I can’t work out if Rowling is merely playing along with her readers, happy to keep feeding the fans these bits of trumped up nonsense, or if she has actually become delusional and believes her characters exist beyond the physical ending of her manuscript. The danger, of course, is that in years to come she goes nuclear on her own universe, terrifying fans by announcing that Hermione has by now become a crack addict living under the Westway, leaving Ron to look after their seven children, or that McGonagall was actually a massive racist. “If you go back and read the books, you’ll see that it makes perfect sense that she was a member of the KKK all along,” Rowling will claim - and who can stop or refute her?

Rowling now reminds me of a character in a story by James Thurber, called ‘The Curb In The Sky’. In the story, Charlie Deshler, a gifted raconteur, finds that his new wife ruins his anecdotes by finishing off his sentences or correcting factual details in his stories. He starts going mad, and to prevent her from correcting his stories, starts telling people about fantastic dreams he has had, figuring that since she wasn’t there she won’t be able to deny that he parked his car on a cloud, and so on. The story ends with Deshler being visited in an insane asylum by a friend, who finds the wife in the midst of correcting one of the made-up anecdotes, saying something to the effect of, “No no, you parked your car on a cloud, remember?”

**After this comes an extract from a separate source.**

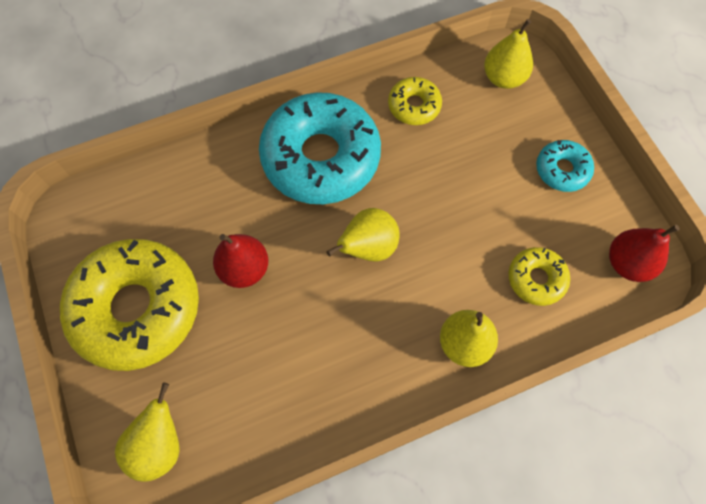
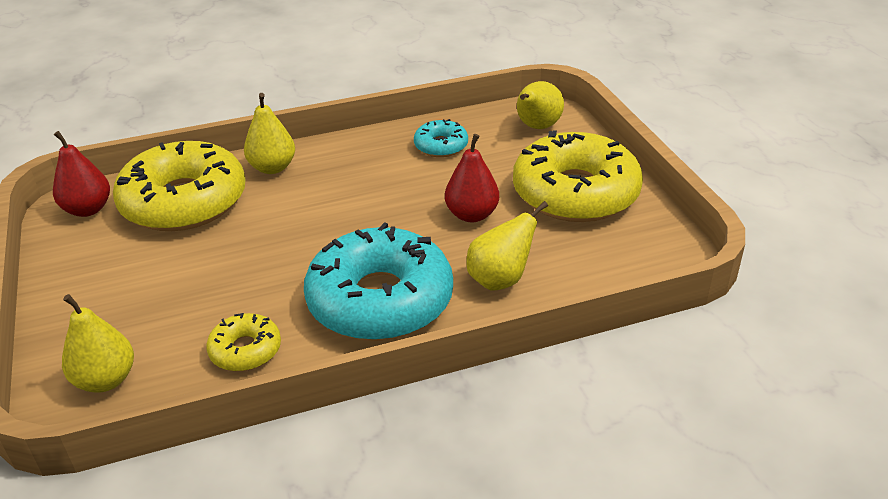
camera: 175 degrees left, 30 degrees down
(368, 247) = (343, 226): yellow pear -> yellow pear (500, 280)
(536, 279) = (184, 202): yellow donut -> yellow donut, size x2.15
(562, 170) = (99, 280): turquoise donut -> turquoise donut (441, 146)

We, the readers, should do this to Rowling. When she tells us Dumbledore was gay, let us raise our voices to say, “No, he was actually a gender dysmorphic bi-genitalia pansexual!” If she says that Harry went on to become an adventurer, let us say, “That’s quite wrong - he settled down with his second wife in Sheffield. I saw him in my Post Office.” Umbridge was a half-blood? “No she was actually a panther who could body-shift.” Only then will we be able to wrest back control over the line between fact and fiction. This madness must cease.